Malgré les protestations de plusieurs élèves et anciens élèves, le "partenariat stratégique" entre l'école d'ingénieurs Polytechnique et le groupe LVMH (Moët Hennessy Louis Vuitton) "doit être finalisé" d’ici fin 2022.
LVMH, numéro un mondial du luxe, va pouvoir installer son centre de recherche à côté de Polytechnique, sur le plateau de Saclay (Essonne). Le conseil d'administration de l’école a validé par 19 voix pour, 4 contre et une abstention, la vente d'un terrain voisin de l’établissement à LVMH. "Le partenariat stratégique doit être finalisé avant la fin de l'année", a précisé Eric Labaye, président de l'École Polytechnique et de l'Institut Polytechnique de Paris lors d'une visioconférence à l'issue du conseil d'administration.
Baptisé "Gaia", le projet regroupera à terme 300 chercheurs sur une surface de 22 500 m² d’après LVMH, qui compte investir plus de 100 millions d'euros dans le futur bâtiment. Le centre de recherche, censé être dédié au "luxe durable et digital" du groupe de Bernard Arnault (lui-même polytechnicien), prévoit d'investir 2 millions d'euros par an pendant 5 ans sur des partenariats de recherche avec Polytechnique.

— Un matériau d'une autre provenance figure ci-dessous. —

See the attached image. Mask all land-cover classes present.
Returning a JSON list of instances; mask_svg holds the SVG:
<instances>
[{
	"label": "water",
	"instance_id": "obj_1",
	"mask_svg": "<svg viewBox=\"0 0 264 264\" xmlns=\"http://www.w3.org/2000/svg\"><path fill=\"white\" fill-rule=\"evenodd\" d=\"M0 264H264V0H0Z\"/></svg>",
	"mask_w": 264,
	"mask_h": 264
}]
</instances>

Situé au sein du parc d'innovation de l'Institut Polytechnique de Paris (qui regroupe cinq écoles dont Polytechnique), le terrain appartient à l'Etablissement public d'aménagement de Paris-Saclay (EPAPS). La parcelle choisie par LVMH étant voisine de l'école d'ingénieurs, cette dernière avait un veto jusque 2025.
"Polytechnique n'est pas à vendre !"
Plusieurs élèves et anciens élèves ont exprimé leur opposition au projet, annoncé cet été. Le collectif "Polytechnique n'est pas à vendre !" demande ainsi que le bâtiment de LVMH soit construit à l'extérieur du campus et que les terrains de la zone nord-est du campus, dont la parcelle convoitée par le groupe de luxe, soit réaffectés à l'usage de l'Institut Polytechnique de Paris.

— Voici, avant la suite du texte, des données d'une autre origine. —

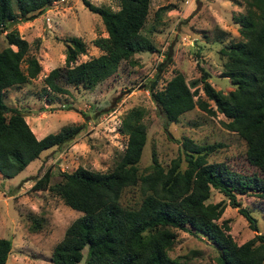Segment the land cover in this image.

Début septembre, plus de 70 personnes ont signé une tribune publiée dans Le Monde, pour s’opposer à un "projet délétère" qui "travaille sur des problèmes techniques éloignés des thématiques de recherche de l'école : remplacement des plastiques par des alternatives plus écologiques dans des emballages de parfum, développement d'algorithmes de recommandation plus performants pour accroître la quantité de produits vendus, etc".
Les signataires reprochaient à LVMH de vouloir "cimenter une respectabilité factice sur la question environnementale et sécuriser un accès privilégié aux élèves du campus, tandis que les retombées du côté de l'école seraient extrêmement maigres, tant sur le plan financier que scientifique". Porte-parole de "Polytechnique n'est pas à vendre !", Matthieu Lequesne juge que quatre votes contre et une abstention dans un conseil d'administration "qui vote toujours de manière unanime" est un signe fort d'opposition.

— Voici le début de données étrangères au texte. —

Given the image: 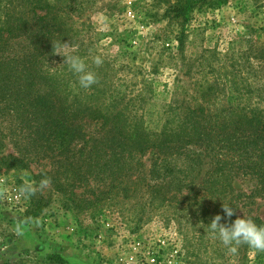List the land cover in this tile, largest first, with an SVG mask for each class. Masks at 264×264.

"La dernière fois qu'il y a eu autant d'opposition, c'était en 2016", selon Matthieu Lequesne. "Ce n'est pas la fin de la mobilisation… Les usagers du campus sont en majorité contre ce projet", affirme le porte-parole.
"Les élèves sont partagés sur cette question"
"On sait que les élèves sont partagés sur cette question", admet Eric Labaye. Lors du vote, un des représentants des élèves "a voté pour et un contre". "Ces coopérations public/privé existent dans le monde entier dans les grandes universités", ajoute le président de Polytechnique qui affirme que "les enseignants-chercheurs soutiennent" le projet.
D’après Matthieu Lequesne, rien ne certifie toutefois que LVMH va acquérir le terrain. Jean-Baptiste Voisin, directeur de la stratégie du groupe de luxe, a laissé planer le doute lundi dans Les Echos. Si le conseil d'administration de Polytechnique ne s'oppose pas à l'achat du terrain par LVMH, "nous aurons l'opportunité de l'acheter, mais ce n'est pas dit qu'on le fasse. Ce n'est qu'une option d'implantation parmi beaucoup d'autres en région parisienne, et nous les étudions toutes", a ainsi déclaré Jean-Baptiste Voisin, par ailleurs secrétaire général de l'association des anciens de Polytechnique.
Le projet est "complètement transposable", selon le directeur de la stratégie de LVMH, "vous le prenez par hélicoptère, vous le déposez où vous voulez". En janvier, le groupe TotalEnergies avait renoncé à implanter son nouveau pôle de Recherche et Développement sur un terrain situé également à proximité de Polytechnique, suite à la mobilisation de professeurs et d'élèves contre le projet.